While three-dimensional (3D) printers have been able to print metal parts for years, the process works only for a few industrially useful alloys. The vast majority of the 5500 alloys currently used cannot be additively manufactured. That could change soon thanks to researchers at HRL Laboratories, LLC in Malibu, Calif., who have developed a way to 3D print high-strength aluminum alloys. The method opens the possibility of 3D printing and welding light, strong alloys that are commonly used to make aircraft frames as well as car and truck parts. It might also lead to 3D printing of any metal. This work is reported in a recent issue of Nature (doi:10.1038/nature23894).
Conventional 3D printing of metallic structures involves depositing layers of metal powders and then moving a focused laser or electron beam across the layers one at a time, melting and fusing the material together to form a solid mass.
Because this fusion of metal layers is similar to welding, 3D printing works for alloys that are known to be weldable. In other alloys, such as high-strength aluminum and nickel alloys, it results in cracks that can span multiple layers. The process, called hot tearing, occurs because the grains in these alloys solidify as vertical columns, causing the alloy’s residual liquid content to get trapped between them. Later, as the solid material shrinks, the liquid film can rupture.

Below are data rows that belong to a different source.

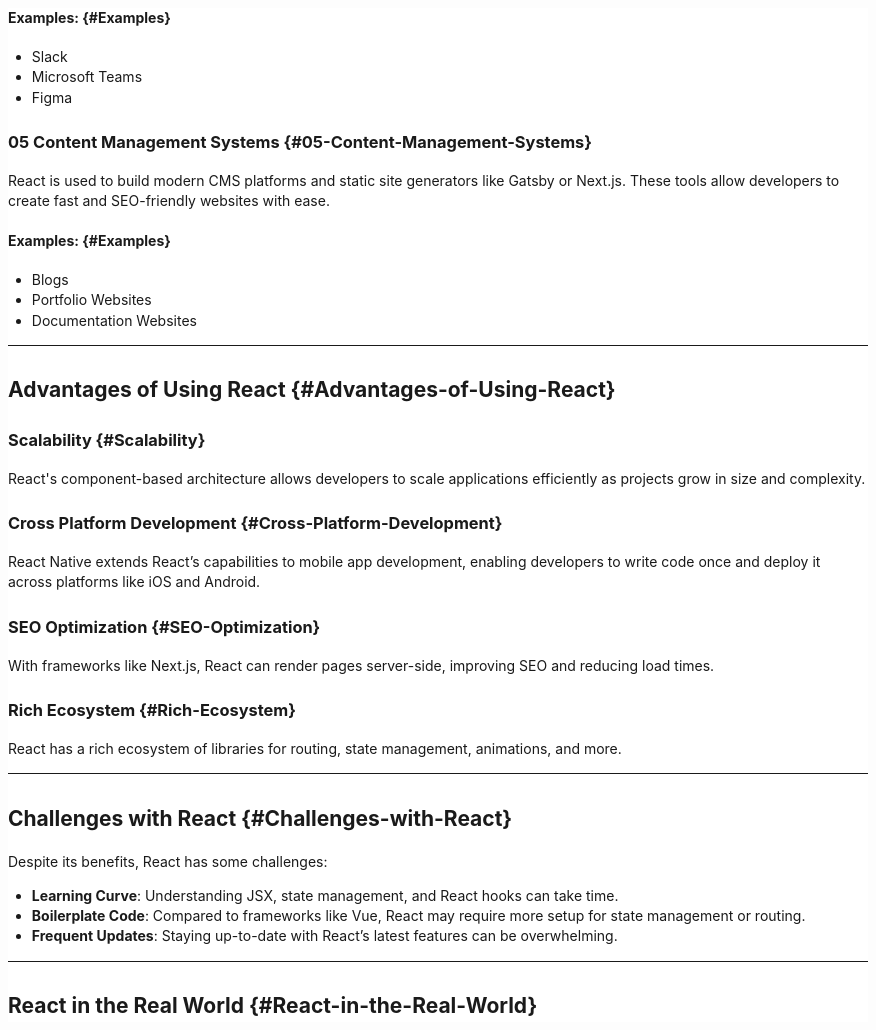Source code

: #### Examples: {#Examples}
- Slack
- Microsoft Teams
- Figma


### 05 Content Management Systems {#05-Content-Management-Systems}
React is used to build modern CMS platforms and static site generators like Gatsby or Next.js. These tools allow developers to create fast and SEO-friendly websites with ease.

#### Examples: {#Examples}
- Blogs
- Portfolio Websites
- Documentation Websites

---

## Advantages of Using React {#Advantages-of-Using-React}

### Scalability {#Scalability}
React's component-based architecture allows developers to scale applications efficiently as projects grow in size and complexity.

### Cross Platform Development {#Cross-Platform-Development}
React Native extends React’s capabilities to mobile app development, enabling developers to write code once and deploy it across platforms like iOS and Android.

### SEO Optimization {#SEO-Optimization}
With frameworks like Next.js, React can render pages server-side, improving SEO and reducing load times.

### Rich Ecosystem {#Rich-Ecosystem}
React has a rich ecosystem of libraries for routing, state management, animations, and more.

---

## Challenges with React {#Challenges-with-React}

Despite its benefits, React has some challenges:
- **Learning Curve**: Understanding JSX, state management, and React hooks can take time.
- **Boilerplate Code**: Compared to frameworks like Vue, React may require more setup for state management or routing.
- **Frequent Updates**: Staying up-to-date with React’s latest features can be overwhelming.

---

## React in the Real World {#React-in-the-Real-World}
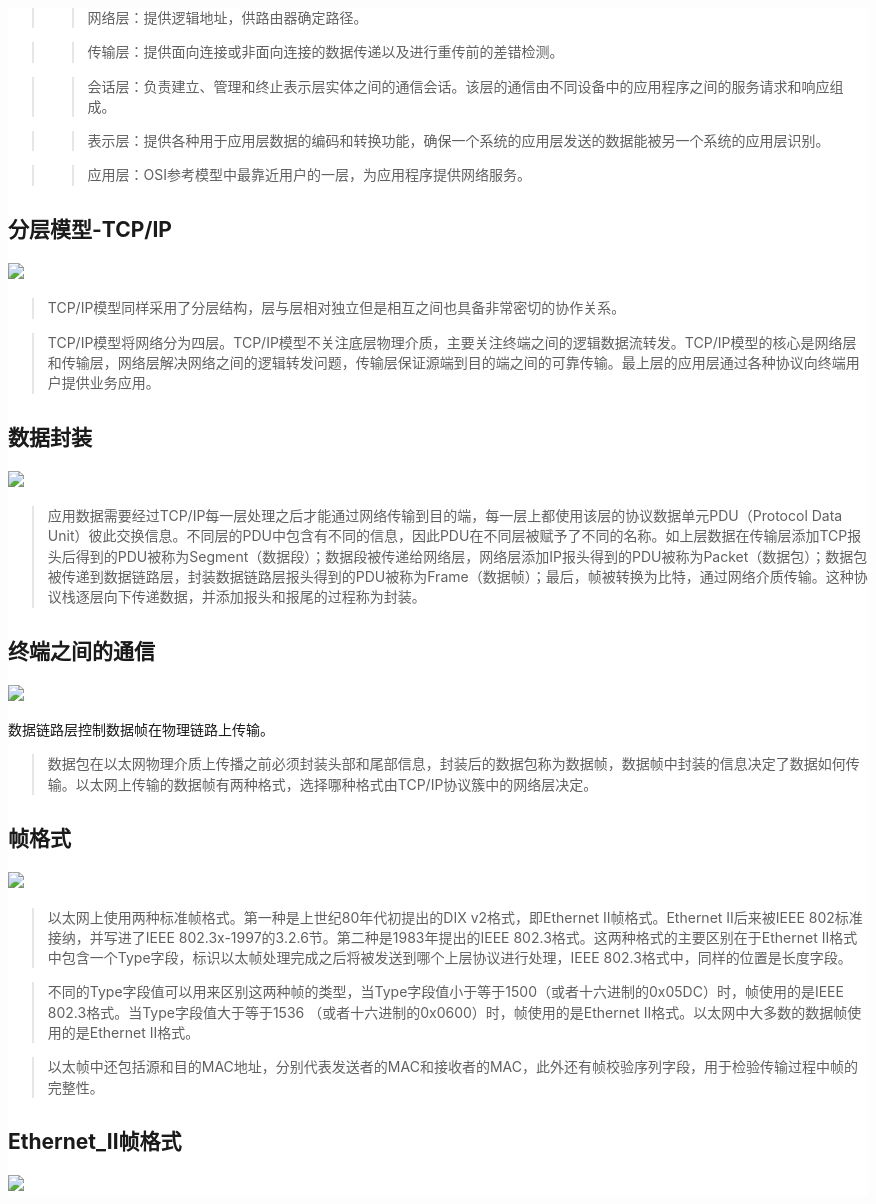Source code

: >> 网络层：提供逻辑地址，供路由器确定路径。 

>> 传输层：提供面向连接或非面向连接的数据传递以及进行重传前的差错检测。

>> 会话层：负责建立、管理和终止表示层实体之间的通信会话。该层的通信由不同设备中的应用程序之间的服务请求和响应组成。

>> 表示层：提供各种用于应用层数据的编码和转换功能，确保一个系统的应用层发送的数据能被另一个系统的应用层识别。

>> 应用层：OSI参考模型中最靠近用户的一层，为应用程序提供网络服务。

## 分层模型-TCP/IP

![](http://icing.fun/img/post/2021/01/30/tcpip.jpg)

> TCP/IP模型同样采用了分层结构，层与层相对独立但是相互之间也具备非常密切的协作关系。

> TCP/IP模型将网络分为四层。TCP/IP模型不关注底层物理介质，主要关注终端之间的逻辑数据流转发。TCP/IP模型的核心是网络层和传输层，网络层解决网络之间的逻辑转发问题，传输层保证源端到目的端之间的可靠传输。最上层的应用层通过各种协议向终端用户提供业务应用。

## 数据封装

![](http://icing.fun/img/post/2021/01/30/package.jpg)

> 应用数据需要经过TCP/IP每一层处理之后才能通过网络传输到目的端，每一层上都使用该层的协议数据单元PDU（Protocol Data Unit）彼此交换信息。不同层的PDU中包含有不同的信息，因此PDU在不同层被赋予了不同的名称。如上层数据在传输层添加TCP报头后得到的PDU被称为Segment（数据段）；数据段被传递给网络层，网络层添加IP报头得到的PDU被称为Packet（数据包）；数据包被传递到数据链路层，封装数据链路层报头得到的PDU被称为Frame（数据帧）；最后，帧被转换为比特，通过网络介质传输。这种协议栈逐层向下传递数据，并添加报头和报尾的过程称为封装。

## 终端之间的通信

![](http://icing.fun/img/post/2021/01/30/communication.jpg)

数据链路层控制数据帧在物理链路上传输。

> 数据包在以太网物理介质上传播之前必须封装头部和尾部信息，封装后的数据包称为数据帧，数据帧中封装的信息决定了数据如何传输。以太网上传输的数据帧有两种格式，选择哪种格式由TCP/IP协议簇中的网络层决定。

## 帧格式

![](http://icing.fun/img/post/2021/01/30/frame.jpg)

> 以太网上使用两种标准帧格式。第一种是上世纪80年代初提出的DIX v2格式，即Ethernet II帧格式。Ethernet II后来被IEEE 802标准接纳，并写进了IEEE 802.3x-1997的3.2.6节。第二种是1983年提出的IEEE 802.3格式。这两种格式的主要区别在于Ethernet II格式中包含一个Type字段，标识以太帧处理完成之后将被发送到哪个上层协议进行处理，IEEE 802.3格式中，同样的位置是长度字段。

> 不同的Type字段值可以用来区别这两种帧的类型，当Type字段值小于等于1500（或者十六进制的0x05DC）时，帧使用的是IEEE 802.3格式。当Type字段值大于等于1536 （或者十六进制的0x0600）时，帧使用的是Ethernet II格式。以太网中大多数的数据帧使用的是Ethernet II格式。

> 以太帧中还包括源和目的MAC地址，分别代表发送者的MAC和接收者的MAC，此外还有帧校验序列字段，用于检验传输过程中帧的完整性。

## Ethernet_II帧格式

![](http://icing.fun/img/post/2021/01/30/ethernetii.jpg)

Hot tearing would not happen if the alloys solidified as small grains as opposed to large columns. Scientists have tried in the past to disrupt column growth and create a granular microstructure by changing things like the 3D printing speed or the power of the laser. But that does not provide the scientists enough control over the microstructure.
So John H. Martin and his colleagues at HRL Laboratories turned to an old strategy used in metal casting, where additives are commonly mixed into liquid metals to act as seeds for crystals to grow. The researchers coated alloy powders with hydrogen-stabilized zirconium nanoparticles and then used lasers to heat them. As the metal cools and solidifies, it follows the crystalline pattern created by the nanoparticles.
To find a suitable nanoparticle material whose crystal lattice matches that of a specific alloy, the researchers had to analyze over 4500 different alloy and nanoparticle combinations using big data software.
The method works on the two most commonly used high-strength aluminum alloys—Al7075 and Al6061. Microstructure analysis of printed samples showed that while untreated alloy powders gave samples with columnar grains and a high density of cracks, the Zr-coated powders resulted in fine grains without cracks. The mechanical properties of the treated alloys were also better.
“The properties they obtained were very close to those which you’d get from a wrought, or forged, product,” says Iain Todd, professor of metallurgy at The University of Sheffield in the UK and director of the UK EPSRC’s Future Manufacturing Hub, who was not involved in the work. “An amazing feat.”
The approach should be applicable to a wide range of alloys and can be implemented using a range of additive machines, the researchers write in the article. The challenge will be to find the right kind of nanoparticle that works with other material types, Todd says, “nickel superalloys, high strength titanium, intermetallics like titanium aluminides, all of which we use in 3D printing and all of which can display unwanted behaviors in the process.”